There are 9 comments at the moment, we would love to hear your opinion too.

  1. On the one hand there will be people who want to have a DIY drawdown – on the other hand it is simply too difficult for most people to do themselves

    If someone does a botch job in their house they can call a builder to repair the damage

    If they do a botch job on their drawdown they will not be able to repair the damage

  2. So SW has taken the line that if you have a SW pension you are encouraged to transfer to a simplified drawdown product with decumulation default fund(s) without advice, thus by passing advisers and Pension Wise. Is this encouragement good for the client or SW? I suspect that SWs figures suggest that the numbers accepting their default suggested annuity will fall, therefore, to maintain profitability, they have found another solution. So if someone phones up SW and tells them ‘I want to take a 25% tax free lump sum from my pot they will say ‘yes sir, sign here. To comply with regulations we will transfer the balance to our default fund. The payment will arrive in 5 working days’
    How TCF is this?

  3. Simplified Drawdown is an oxymoron!

  4. So SW has taken the line that if you have a SW pension you are encouraged to transfer to a simplified drawdown product with decumulation default fund(s) without advice, thus by passing advisers and Pension Wise. Is this encouragement good for the client or SW? I suspect that SWs figures suggest that the numbers accepting their default suggested annuity will fall, therefore, to maintain profitability, they have found another solution. So if someone phones up SW and tells them ‘I want to take a 25% tax free lump sum from my pot they will say ‘yes sir, sign here. To comply with regulations we will transfer the balance to our default fund. The payment will arrive in 5 working days’
    How TCF is this?

  5. I wonder if non-advised transactions will make any reference to the amount of guaranteed income someone needs in retirement to meet their bills?

    We’re seeing the regulator raise concerns at the thought of clients having being sold internal annuities without any mention of Enhanced options or OMO – surely a client sleepwalking into drawdown needs to be made aware of the features and benefits of a secure and guaranteed income for life?

  6. What was it 2 or 3 months ago? that Aviva got caught out mis selling/buying annuities……
    Having seen the first efforts at ‘signposting’ pensionwise, its quite literally nailed on to an already confused last few pages of a retirement pack.

    It will be interesting to see if either the FCA or government act on this.
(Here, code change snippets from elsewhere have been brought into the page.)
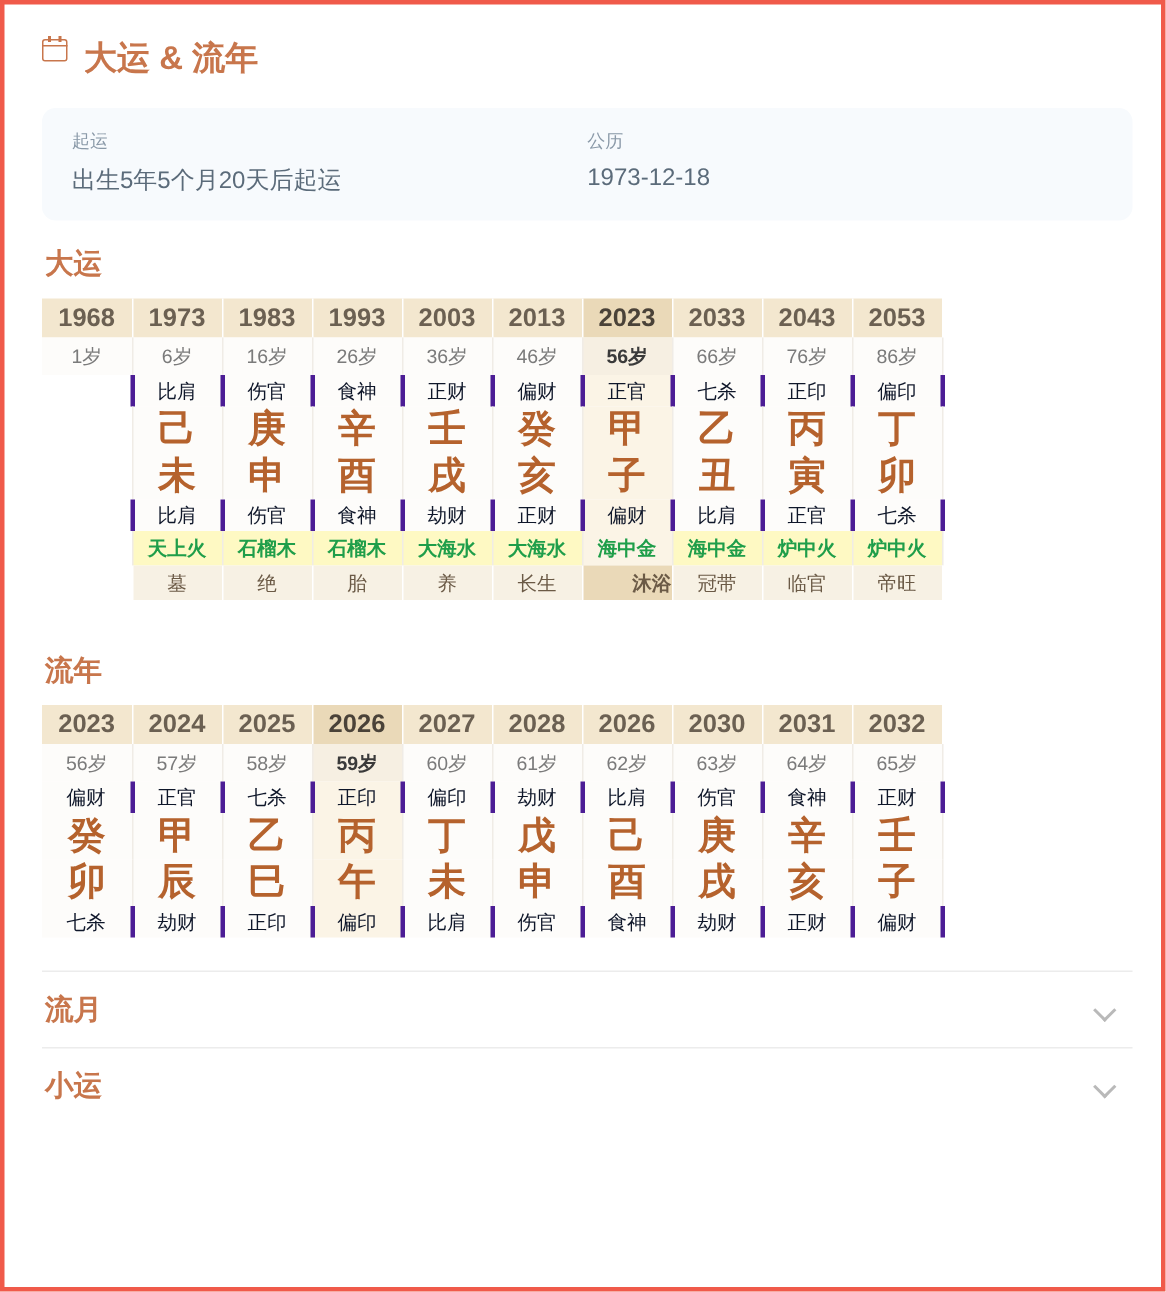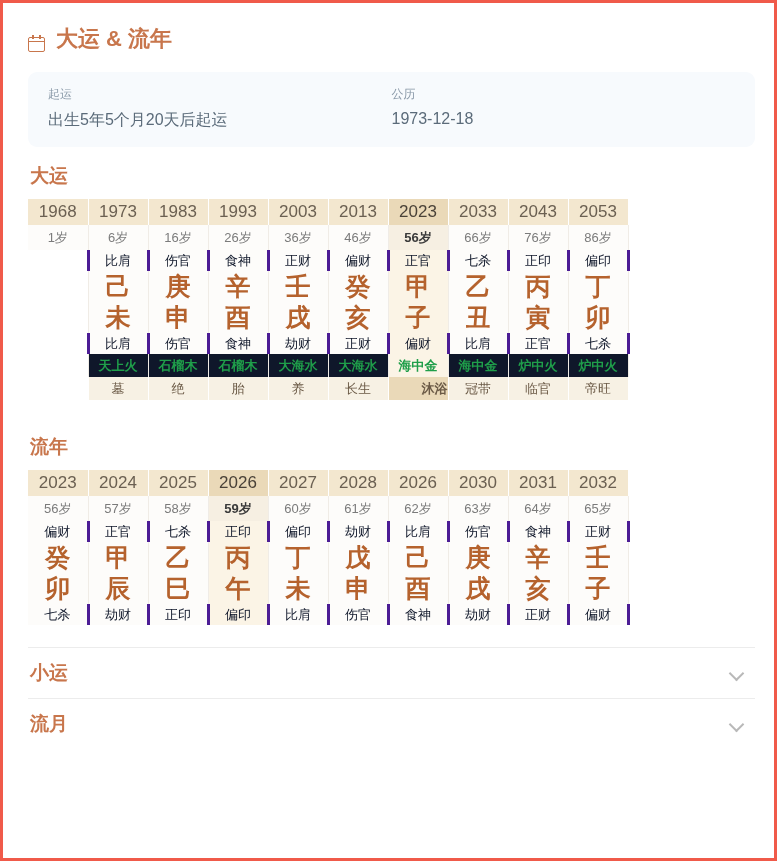"大运 & 流年" .card-title { align-items: flex-end -> flex-start }
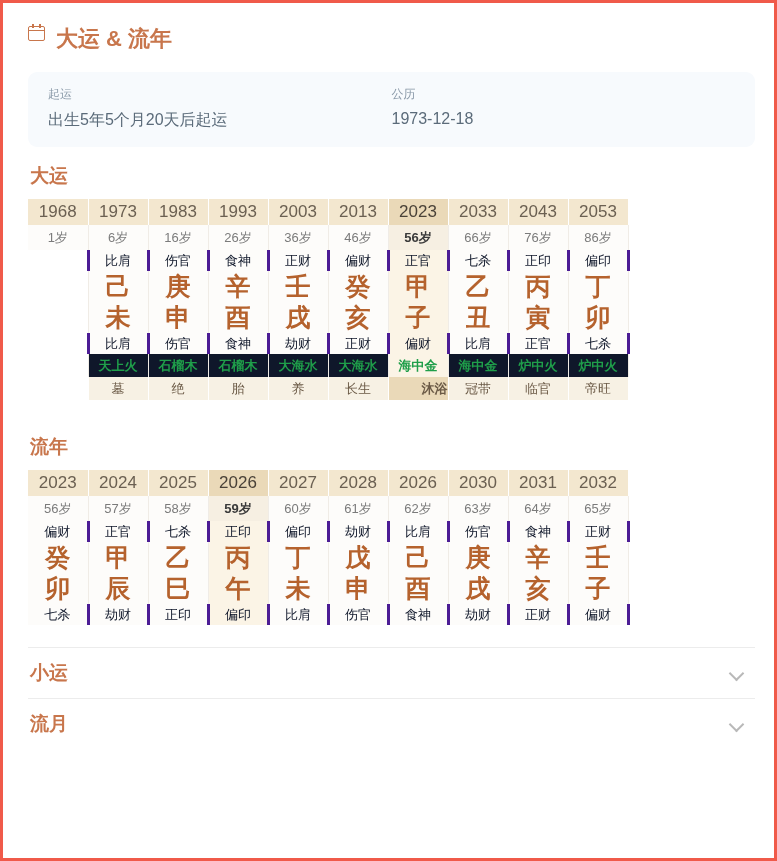"1968" .row-year td { font-weight: 400 -> 700 }
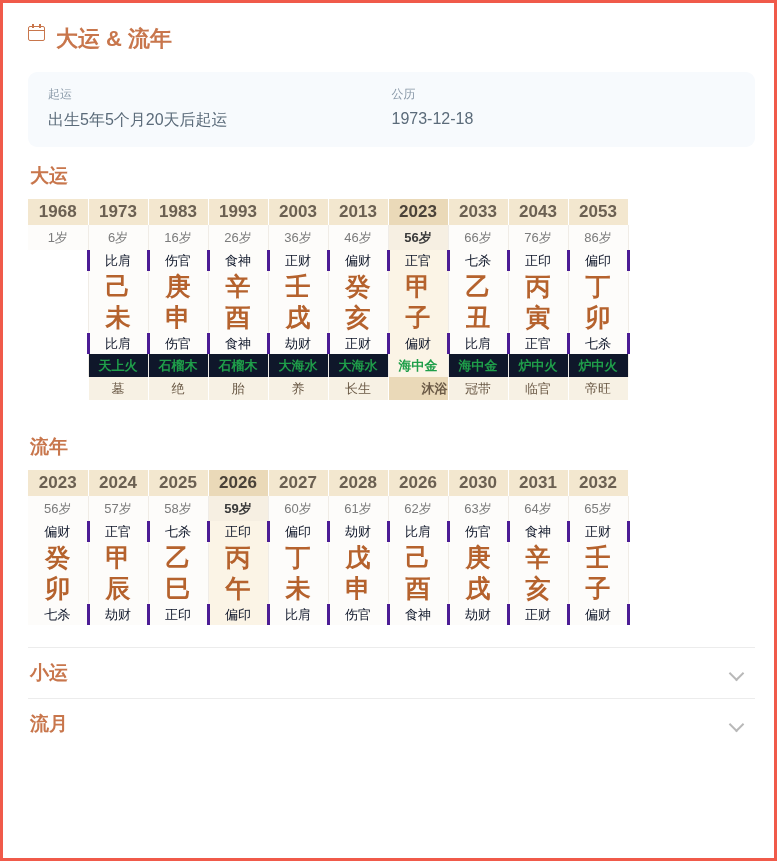"天上火" .row-nayin td { background: #0f172a -> #fef9c3 }
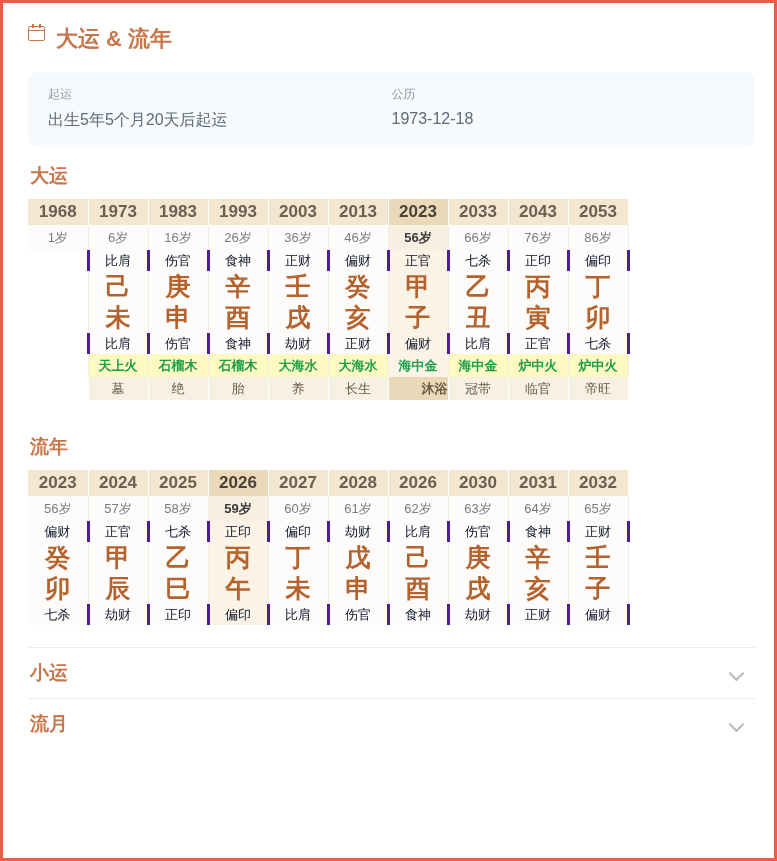"小运" div.accordion { order: before "流月" -> after "流月" }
  7. Let’s not forget for Scottish Widows, read Lloyds Banking Group!

  8. Call me cynical but the recommended min fund for SIPP investment appears to have dropped somewhat…discuss

  9. Please keep this in perspective. This is only £10,000 we are talking about. £7,500 after tax free in a default SW fund is probably a better than the net figure (£1,000 initial charge quite likely from many “advisers” ) after an IFA Adviser charge. And how much would anyone charge each year to “Advise” on the
    remaining smaller fund. Assuming an after adviser fund of say £7000 the fund would need to grow at 5% pa to simply pay a £350 annual advice fee. I would think that the only way to TCF here would be not to give advice at all and let the fund be dealt with on the least expensive default option available.